Linux OS bash Terminal (Tested on Debian 10)

Anaconda Environment:

1- For Graph Convolutional Neural Network:

- Python (Tested on 3.6.8)
- PyTorch (Tested on 1.8.0)

2- For Contextualized Graph Convolutional Neural Network

- Python (tested on 3.7.10)
- PyTorch (tested on 1.4.0)
- Cudatoolkit (tested on 9.2)

Implementation:

Open Linux OS terminal and go to project directory ../gcn-over-pruned-trees-wetlab/..
unzip dataset.zip file (Dataset after preprocessing)
First download and unzip GloVe vectors with:

chmod +x download.sh; ./download.sh

Then prepare vocabulary and initial word vectors with:

python prepare_vocab.py dataset/wetlab dataset/vocab --glove_dir dataset/glove

GCN Training and Evaluation
After creating the conda enviroment for GCN as above mentioned, run the command;

bash train_gcn.sh 0

Model checkpoints and logs will be saved to ./saved_models/00.

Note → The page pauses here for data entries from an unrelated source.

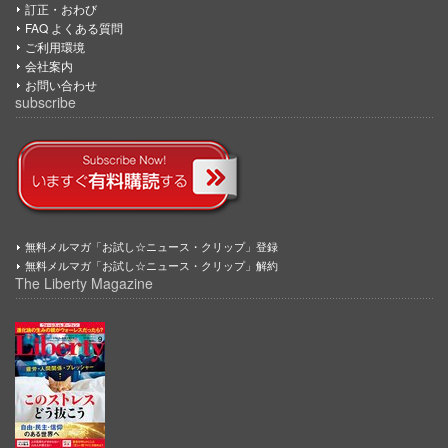
訂正・おわび
FAQ よくある質問
ご利用環境
会社案内
お問い合わせ
subscribe
無料メルマガ「お試し☆ニュース・クリップ」登録
無料メルマガ「お試し☆ニュース・クリップ」解約
The Liberty Magazine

For evaluation on test set, run;

python eval.py saved_models/00 --dataset test

C-GCN Training and Evaluation
After creating the conda enviroment for C-GCN as above mentioned, run the command

bash train_cgcn.sh 1

Model checkpoints and logs will be saved to ./saved_models/01.
For evaluation on test set, run;

python eval.py saved_models/01 --dataset test